**Information provided**

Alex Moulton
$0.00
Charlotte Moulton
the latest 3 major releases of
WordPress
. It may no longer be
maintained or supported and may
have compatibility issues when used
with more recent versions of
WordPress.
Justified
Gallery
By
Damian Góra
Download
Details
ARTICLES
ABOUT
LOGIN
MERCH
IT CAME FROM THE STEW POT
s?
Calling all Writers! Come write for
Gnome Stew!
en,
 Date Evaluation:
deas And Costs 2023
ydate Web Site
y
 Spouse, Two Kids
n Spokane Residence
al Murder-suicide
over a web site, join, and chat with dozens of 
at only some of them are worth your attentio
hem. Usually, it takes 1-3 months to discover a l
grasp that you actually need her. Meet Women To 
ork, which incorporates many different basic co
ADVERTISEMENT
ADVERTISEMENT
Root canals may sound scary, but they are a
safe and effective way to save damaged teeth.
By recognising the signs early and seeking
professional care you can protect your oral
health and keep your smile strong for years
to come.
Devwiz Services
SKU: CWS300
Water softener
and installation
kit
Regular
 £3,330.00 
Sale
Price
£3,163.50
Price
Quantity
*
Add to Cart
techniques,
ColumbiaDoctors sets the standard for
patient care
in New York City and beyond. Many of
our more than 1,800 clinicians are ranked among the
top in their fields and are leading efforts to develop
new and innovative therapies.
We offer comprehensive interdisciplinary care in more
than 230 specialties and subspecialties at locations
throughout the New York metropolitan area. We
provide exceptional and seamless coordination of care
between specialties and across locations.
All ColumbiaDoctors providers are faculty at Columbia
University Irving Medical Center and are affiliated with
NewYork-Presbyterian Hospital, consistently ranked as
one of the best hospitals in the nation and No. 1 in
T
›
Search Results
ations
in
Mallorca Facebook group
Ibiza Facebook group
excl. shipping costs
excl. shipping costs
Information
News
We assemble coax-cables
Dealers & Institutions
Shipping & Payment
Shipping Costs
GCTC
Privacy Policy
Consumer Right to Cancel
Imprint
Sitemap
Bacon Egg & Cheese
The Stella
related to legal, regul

**Assignment**
With nothing added or dropped, write out every entry.

**Task result**
Alex Moulton
$0.00
Charlotte Moulton
the latest 3 major releases of
WordPress
. It may no longer be
maintained or supported and may
have compatibility issues when used
with more recent versions of
WordPress.
Justified
Gallery
By
Damian Góra
Download
Details
ARTICLES
ABOUT
LOGIN
MERCH
IT CAME FROM THE STEW POT
s?
Calling all Writers! Come write for
Gnome Stew!
en,
 Date Evaluation:
deas And Costs 2023
ydate Web Site
y
 Spouse, Two Kids
n Spokane Residence
al Murder-suicide
over a web site, join, and chat with dozens of 
at only some of them are worth your attentio
hem. Usually, it takes 1-3 months to discover a l
grasp that you actually need her. Meet Women To 
ork, which incorporates many different basic co
ADVERTISEMENT
ADVERTISEMENT
Root canals may sound scary, but they are a
safe and effective way to save damaged teeth.
By recognising the signs early and seeking
professional care you can protect your oral
health and keep your smile strong for years
to come.
Devwiz Services
SKU: CWS300
Water softener
and installation
kit
Regular
 £3,330.00 
Sale
Price
£3,163.50
Price
Quantity
*
Add to Cart
techniques,
ColumbiaDoctors sets the standard for
patient care
in New York City and beyond. Many of
our more than 1,800 clinicians are ranked among the
top in their fields and are leading efforts to develop
new and innovative therapies.
We offer comprehensive interdisciplinary care in more
than 230 specialties and subspecialties at locations
throughout the New York metropolitan area. We
provide exceptional and seamless coordination of care
between specialties and across locations.
All ColumbiaDoctors providers are faculty at Columbia
University Irving Medical Center and are affiliated with
NewYork-Presbyterian Hospital, consistently ranked as
one of the best hospitals in the nation and No. 1 in
T
›
Search Results
ations
in
Mallorca Facebook group
Ibiza Facebook group
excl. shipping costs
excl. shipping costs
Information
News
We assemble coax-cables
Dealers & Institutions
Shipping & Payment
Shipping Costs
GCTC
Privacy Policy
Consumer Right to Cancel
Imprint
Sitemap
Bacon Egg & Cheese
The Stella
related to legal, regul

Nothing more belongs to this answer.